A novel cascade control of PEMFC: Regulation of stack voltage and air breathing subsystem

The proton exchange membrane fuel cell (PEMFC) stack is an excellent source of clean energy for electric vehicles with zero carbon footprint. The abrupt changes in power demand in automotive applications can adversely impact the oxygen excess ratio (OER) and stack voltage. Therefore, this study aims to design an intelligent cascade control framework to ensure the durable and efficient operation of PEMFC. A novel mixed locally recurrent fuzzy neural network proportional-integral-derivative (RFNN-PID) control architecture is proposed. The RFNN-PID and proportional-integral (PI) controllers are employed as the primary and secondary controllers in cascaded loops, respectively. Four other cascaded schemes with fuzzy PID and PI (FPID/PI), two-degree-of-freedom PID & two-degree-of-freedom PI (2DOF-PID/2DOF-PI), fractional order PID & fractional order PI (FOPID/FOPI), and PID/PI controllers are designed for comparison.
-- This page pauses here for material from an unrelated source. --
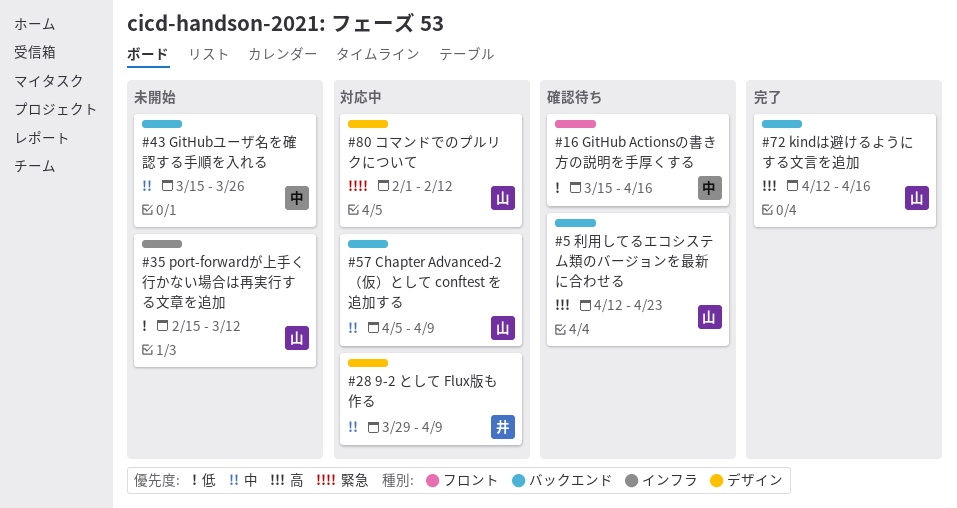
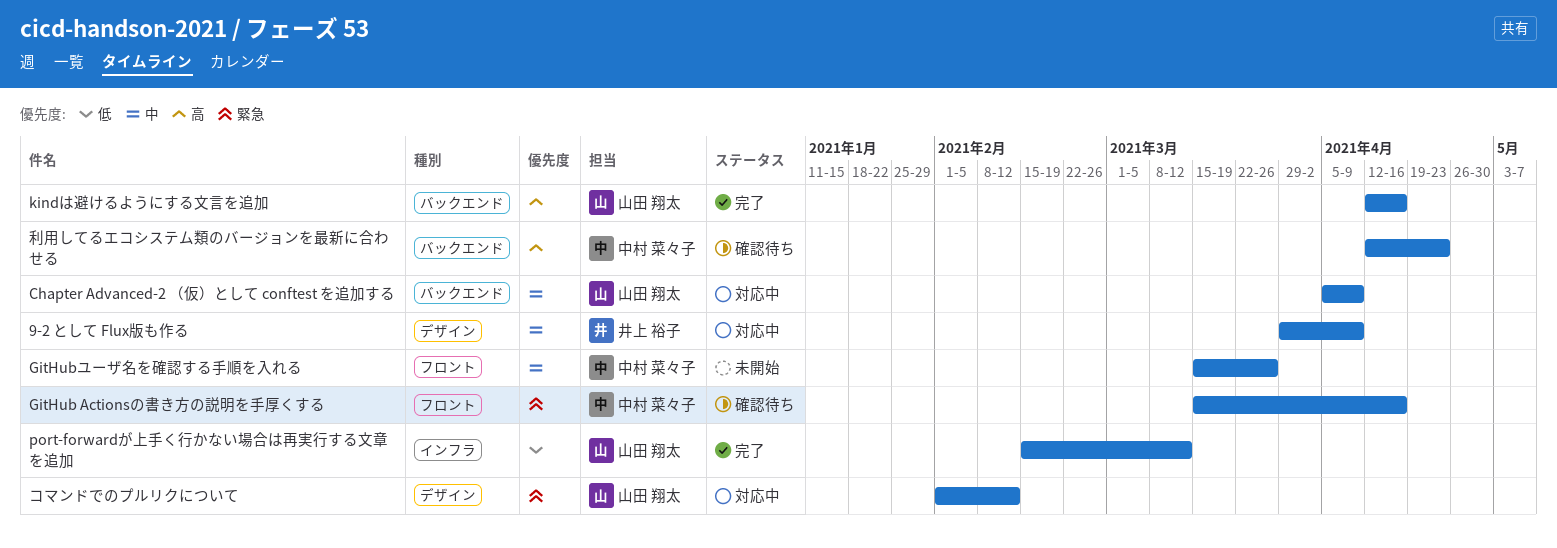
GitHub Actionsの書き方の説明を手厚くする, priority: 低 -> 緊急
GitHubユーザ名を確認する手順を入れる, label: バックエンド -> フロント
port-forwardが上手く行かない場合は再実行する文章を追加, status: 未開始 -> 完了
利用してるエコシステム類のバージョンを最新に合わせる, owner: 山田 翔太 -> 中村 菜々子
The controller parameters are optimised using the mayfly algorithm (MA) to minimise the integral time absolute error (ITAE). The findings suggest the cascaded RFNN-PID/PI strategy yields the fastest voltage regulation and minimum ITAE (0.3018 s & 3.406), as compared to cascaded FPID/PI (0.4087 s & 4.273), 2DOF-PID/2DOF-PI (0.4213 s & 6.626), FOPID/FOPI (0.8135 s & 9.083) and PID/PI (1.066 s & 10.89). The proposed controller also exhibits robust performance in the presence of disturbance and noise. Hence, it is concluded that the adaptive RFNN-PID/PI controller efficiently controls the voltage and regulates OER even in adverse operating conditions.